With two picks in this round, I really have a lot of options available, and with my biggest needs out of the way, I don’t feel like I’m shoe-horned into taking a guy just to fill a need. So when the round starts, I get this offer from Buffalo:
I kind of like the idea if staying in the top 10 of this round while getting an extra fourth round pick, so I take the offer. My remaining picks are now as follows:
When I come on the clock, this is what my big board looks like:
Selection: Travon Mullen, CB, Clemson
Rationale: Here’s my thinking: if the Vikings make a trade into the back half of the first round, and a player is involved, I think CB is a position of strength the Vikings can dip into. If that happens, Mike Zimmer will want a CB to backfill, Mullen is stronger in a man to man scheme like the Vikes run, and he has the character and Combine scores the Vikings look for. And I don’t think anyone in the Vikings draft room would walk out alive if the offense had four of the first five picks in the draft.
My big board for the second pick in this round:
Selection, pick 81 (3/17): David Montgomery, RB, Iowa State
Rationale: If Montgomery is available here, he might be the steal of the round. He would be a fantastic complement to Dalvin Cook, and a replacement for Latavius Murray. There’s a real need at RB for the Vikings, and when arguably the best RB in the draft is available, you take him.
Two picks in this round, and although I get trade offers for both of these picks, I turn them down, as both took me out of this round and into the fifth. My big board:
Selection, pick 112 (4/10): Foster Moreau, TE, LSU
Rationale: Moreau isn’t going to light up any highlight reels with circus catches, but this guy can block, and do it very well. And he’s an athletic guy that can develop into a pass catcher. His agility and speed drills from the Combine are right in the Vikings wheelhouse, and with the Vikings needing a guy that can both catch passes and help shore up the blocking, Moreau is a good pick here.
I’m on the clock eight picks later, so the board hasn’t changed all that much.
Selection, pick 120 (4/18): Marquise Blair, S, Utah
Rationale: With Andrew Sendejo gone, safety is kind of thin, although the front line starters are pretty solid. Blair is a versatile athlete who could also back up Anthony Harris in the Vikings ‘big nickel’ package, and provides solid depth.
No selection, thanks to the Trevor Siemian trade.
No trades, and I have two picks in this round.
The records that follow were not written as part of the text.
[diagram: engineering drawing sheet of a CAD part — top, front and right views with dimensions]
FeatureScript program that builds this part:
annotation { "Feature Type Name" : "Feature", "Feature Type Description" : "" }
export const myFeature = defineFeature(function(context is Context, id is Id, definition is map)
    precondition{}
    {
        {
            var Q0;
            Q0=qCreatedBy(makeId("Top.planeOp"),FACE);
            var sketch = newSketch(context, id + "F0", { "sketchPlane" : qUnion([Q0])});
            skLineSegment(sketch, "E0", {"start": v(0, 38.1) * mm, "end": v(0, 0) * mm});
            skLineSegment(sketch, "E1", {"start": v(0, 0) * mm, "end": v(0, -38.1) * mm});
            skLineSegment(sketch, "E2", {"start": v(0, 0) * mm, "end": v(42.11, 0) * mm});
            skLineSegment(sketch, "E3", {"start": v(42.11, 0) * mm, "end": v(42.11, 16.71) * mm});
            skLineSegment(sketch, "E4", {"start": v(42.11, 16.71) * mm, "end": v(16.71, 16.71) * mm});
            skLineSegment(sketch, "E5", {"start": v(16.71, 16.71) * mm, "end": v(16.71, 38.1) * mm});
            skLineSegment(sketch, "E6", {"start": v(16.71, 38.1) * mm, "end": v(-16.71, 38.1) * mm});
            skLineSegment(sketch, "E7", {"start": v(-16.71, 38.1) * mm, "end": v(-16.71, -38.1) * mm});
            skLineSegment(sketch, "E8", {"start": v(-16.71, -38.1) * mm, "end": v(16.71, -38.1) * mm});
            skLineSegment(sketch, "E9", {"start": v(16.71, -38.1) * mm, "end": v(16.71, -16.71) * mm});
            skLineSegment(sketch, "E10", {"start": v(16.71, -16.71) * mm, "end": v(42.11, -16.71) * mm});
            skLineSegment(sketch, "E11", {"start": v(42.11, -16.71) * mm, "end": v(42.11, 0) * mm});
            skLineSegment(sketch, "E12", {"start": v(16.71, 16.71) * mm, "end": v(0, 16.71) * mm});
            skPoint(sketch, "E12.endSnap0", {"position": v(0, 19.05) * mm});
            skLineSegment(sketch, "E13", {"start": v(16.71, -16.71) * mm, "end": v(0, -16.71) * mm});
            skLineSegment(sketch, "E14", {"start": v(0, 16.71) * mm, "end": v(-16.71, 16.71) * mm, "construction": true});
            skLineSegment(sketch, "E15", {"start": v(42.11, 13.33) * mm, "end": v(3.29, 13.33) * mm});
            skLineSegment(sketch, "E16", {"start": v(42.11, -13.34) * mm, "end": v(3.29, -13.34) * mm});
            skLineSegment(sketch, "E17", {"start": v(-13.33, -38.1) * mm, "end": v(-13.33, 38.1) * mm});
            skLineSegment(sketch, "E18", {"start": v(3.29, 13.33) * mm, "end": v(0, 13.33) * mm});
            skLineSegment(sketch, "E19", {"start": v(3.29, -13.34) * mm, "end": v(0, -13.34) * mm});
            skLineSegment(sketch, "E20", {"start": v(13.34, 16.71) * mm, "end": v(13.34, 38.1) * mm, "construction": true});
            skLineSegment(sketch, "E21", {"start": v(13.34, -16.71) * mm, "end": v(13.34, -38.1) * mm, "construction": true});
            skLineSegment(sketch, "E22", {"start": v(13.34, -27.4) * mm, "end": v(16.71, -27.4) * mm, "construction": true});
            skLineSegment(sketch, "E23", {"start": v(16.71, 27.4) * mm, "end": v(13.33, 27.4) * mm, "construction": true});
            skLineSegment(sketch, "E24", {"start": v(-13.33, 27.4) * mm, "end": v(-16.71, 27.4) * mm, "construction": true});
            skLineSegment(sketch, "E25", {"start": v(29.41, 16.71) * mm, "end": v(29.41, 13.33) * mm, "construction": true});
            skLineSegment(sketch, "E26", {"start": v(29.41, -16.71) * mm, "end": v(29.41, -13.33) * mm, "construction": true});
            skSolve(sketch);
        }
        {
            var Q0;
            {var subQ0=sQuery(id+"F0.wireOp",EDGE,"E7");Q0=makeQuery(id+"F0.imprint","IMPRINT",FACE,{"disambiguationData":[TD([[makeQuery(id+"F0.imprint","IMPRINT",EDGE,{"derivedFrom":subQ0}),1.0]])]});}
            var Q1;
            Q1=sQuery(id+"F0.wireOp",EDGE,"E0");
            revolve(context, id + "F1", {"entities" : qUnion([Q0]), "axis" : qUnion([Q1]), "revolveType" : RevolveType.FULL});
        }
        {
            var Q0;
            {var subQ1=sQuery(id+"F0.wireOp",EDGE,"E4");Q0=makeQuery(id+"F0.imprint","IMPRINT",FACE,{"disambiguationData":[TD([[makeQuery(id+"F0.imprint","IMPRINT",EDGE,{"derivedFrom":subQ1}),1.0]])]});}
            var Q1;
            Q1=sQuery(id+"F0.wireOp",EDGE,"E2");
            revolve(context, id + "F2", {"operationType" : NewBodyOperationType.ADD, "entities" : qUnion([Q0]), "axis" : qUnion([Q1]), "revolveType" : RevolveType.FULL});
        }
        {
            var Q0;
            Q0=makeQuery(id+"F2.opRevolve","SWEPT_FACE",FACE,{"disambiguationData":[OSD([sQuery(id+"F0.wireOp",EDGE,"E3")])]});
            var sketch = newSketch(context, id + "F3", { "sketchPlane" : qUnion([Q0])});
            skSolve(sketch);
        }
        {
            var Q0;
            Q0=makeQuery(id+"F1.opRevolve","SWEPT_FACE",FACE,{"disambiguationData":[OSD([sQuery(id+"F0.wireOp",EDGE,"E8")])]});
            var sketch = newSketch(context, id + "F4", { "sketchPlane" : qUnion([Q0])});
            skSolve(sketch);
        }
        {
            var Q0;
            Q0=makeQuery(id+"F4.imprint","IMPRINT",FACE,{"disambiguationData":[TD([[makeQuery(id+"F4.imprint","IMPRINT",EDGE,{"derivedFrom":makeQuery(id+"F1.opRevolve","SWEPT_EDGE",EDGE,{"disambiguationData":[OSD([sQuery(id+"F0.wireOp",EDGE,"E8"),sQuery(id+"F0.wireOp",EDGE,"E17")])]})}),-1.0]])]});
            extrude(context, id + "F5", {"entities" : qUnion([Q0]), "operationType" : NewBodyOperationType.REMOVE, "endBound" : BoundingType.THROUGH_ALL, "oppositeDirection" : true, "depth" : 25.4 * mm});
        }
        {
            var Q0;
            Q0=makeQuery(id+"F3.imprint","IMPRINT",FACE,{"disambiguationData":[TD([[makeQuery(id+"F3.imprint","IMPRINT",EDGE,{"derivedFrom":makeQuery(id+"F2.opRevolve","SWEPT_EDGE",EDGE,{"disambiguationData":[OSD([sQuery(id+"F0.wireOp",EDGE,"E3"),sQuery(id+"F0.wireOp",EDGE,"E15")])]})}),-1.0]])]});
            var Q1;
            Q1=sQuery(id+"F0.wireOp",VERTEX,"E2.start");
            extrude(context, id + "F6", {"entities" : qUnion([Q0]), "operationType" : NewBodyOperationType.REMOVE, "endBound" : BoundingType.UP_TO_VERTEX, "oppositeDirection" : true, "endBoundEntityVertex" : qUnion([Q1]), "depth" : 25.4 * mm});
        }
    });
Here is the big board for the first selection here:
Selection, pick 190 (6/17): Jalen Hurd, WR, Baylor
Rationale: The Vikings are in need of a WR that can come in and compete for playing time, and Hurd fits that bill.
Selection, pick 209 (6/36): Khalil Hodge, LB, Buffalo.
Rationale: I like the long term potential of Hodge. Give him a year to marinate, and he might be able to come in and backup one of the primary guys in the next year or two. Or as a minimum, contribute on special teams.
No big boards; it’s all a crapshoot long before this. Gonna grab my last need and my project QB.
Selection, pick 247 (7/33): Jackson Barton, T, Utah
Selection, pick 250 (7/36): Easton Stick, QB, North Dakota State
So here is my final mock draft class of the season:
To get this class, I made these trades:
It’s a class with a whopping 11 players, with seven in the top 120, and I got at least one player at every position of need. I fixed the o-line, found Everson Griffen’s replacement, got a good running back to replace Latavius Murray, and found some good value to fill remaining roster holes.